**OPDRACHTEN**
[a] Stemmen de drie uitspraken hieronder overeen met het reisverslag over Shkodër? Antwoord per uitspraak met ja of nee en citeer de woorden uit het reisverslag die de doorslag geven.
(i) De kamer in Hotel Loredano had aan beide kanten van het bed een nachtkastje.
(ii) Na middernacht werd het stil in en rond het hotel.
(iii) Bij het ontbijt namen de reizigers plaats aan een tafeltje voor twee.
[b] Schrijf het reisverslag over Shkodër verder vanaf de laatste zin.

Voordat ik aan hoogte- en dieptepunt Rubik toe ben, moet ik nog iets
vertellen over onze avond en ochtend in Shkodër, na terugkomst
uit
Valbona. Gezien onze ervaring met de goud gestempelde
grafkelder op de vijfde verdieping van Top Appartments, wilden we dit
keer liever een echt hotel, dus had ik,
afgaande op foto's van smetteloze boxsprings en muren met prachtige
zwartwitfoto's van
Marubi, Hotel Loredano geboekt, in het fotogenieke straatje Rugga
G'juhadol. Het was een mooie, complete kamer, dat wil zeggen met aan
beide zijden van het bed een nachtkastje, een lampje en een
contactpunt om je telefoon op te laden. Die basis, denken we elke keer,
hoe moeilijk kan het zijn? Maar het is deze vakantie nog slechts
één keer voorgekomen. Daar dus, en het was nog
niet
alles, want in de badkamer kon je ook nog eens je toilettas kwijt, een
unicum. Wat kan er nu nog mis gaan, vroegen we
ons af. Dat bleek 's avonds, toen een geweldig feestrumoer aanzwol, in
het hotel en daarbuiten, met snoeiharde reggaeton en geschreeuw tot
middernacht en daarna
nog tot 3 uur zachte muziek met erupties van in raki gedrenkte
vrolijkheid.
Het ontbijt maakte veel goed.
Mirëdita, riepen twee vrouwen die de chaos aan het
opruimen waren. Ze wuifden ons met gulle armgebaren de bar
binnen en riepen Nee! toen we aan een tafeltje voor twee wilden gaan
zitten. Veel te
weinig plaats! Ze dekten naast ons, en toen verscheen een bonanza aan
eten en drinken: pannenkoeken, croissants, brood, boter, kaas, jam,
komkommer, tomaat, vruchten, sap, water, melk, koffie en thee...

**GETOONDE RIJEN**
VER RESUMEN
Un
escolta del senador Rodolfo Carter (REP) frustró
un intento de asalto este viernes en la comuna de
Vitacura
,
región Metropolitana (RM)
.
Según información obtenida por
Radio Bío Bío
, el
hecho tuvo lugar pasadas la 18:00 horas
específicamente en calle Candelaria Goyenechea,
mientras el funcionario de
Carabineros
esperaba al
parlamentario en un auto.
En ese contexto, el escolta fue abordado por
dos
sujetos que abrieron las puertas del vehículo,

**ANTWOORDEN PER OPDRACHT**
[a]
(i) Ja: "met aan beide zijden van het bed een nachtkastje"
(ii) Nee: "daarna nog tot 3 uur zachte muziek met erupties van in raki gedrenkte vrolijkheid"
(iii) Nee: "riepen Nee! toen we aan een tafeltje voor twee wilden gaan zitten"

[b]
terwijl ik dit opschrijf voel ik golfjes maagzuur naar boven
komen, dus ik zoek gauw weer vaste grond.
Deel van het
ontbijt in
feesthotel
Loredano
David Pemaj
Ik had bedacht dat het belachelijk zou zijn David Pemaj niet even op te
zoeken. In 2018 heb ik namelijk meerdere keren in de hostel van hem en
zijn familie gelogeerd, en was ik ook nog samen met hem naar Theth
geweest. We hebben daarna nog veelvuldig contact gehad, onder andere
over de SH21 en een mogelijke fietsopknapfabriek (weer zo'n idee). Tot
mijn grote verrassing had hij tijd.
Jet ging naar het Marub Museum en ik naar de hostel, iets noordelijker
in de stad. Het was een heel hartelijk weerzien, met koffie en vruchten
(bluh....!) op de bloemrijke binnenplaats en vader en moeder die gedag
kwamen zeggen. Ze waren blij met me omdat ik met de vermelding van hun
hostel in mijn gids voor extra clientèle heb gezorgd. Soms
stuurt David me een foto van hemzelf en meestal een vrouw van mijn
leeftijd die mijn gids en haar duim omhooghoudt. Het waren wel altijd
middelbare types zei hij, met mijn boek, misschien dat ik ook eens iets
op instagram kon doen voor jongeren...
David was drie jaar geleden afgestudeerd in Tirana op urban planning en
was samen met zijn vader, die ingenieur is, naast het runnen van de
hostel een studio begonnen. Ze deden vooral huizenprojecten en het liep
goed, vertelde hij. Een broer van hem studeerde in Italië
interior design, ze zouden met zijn drieën onoverwinnelijk
zijn. Ik
vond
het heel prettig na die zuurpruim Meghet met een positivo als David te
praten. Heel bijzonder: hij zag wel wat er allemaal niet deugde aan
zijn land, maar liet zich toch niet weerhouden iets moois van
zijn leven hier te
maken.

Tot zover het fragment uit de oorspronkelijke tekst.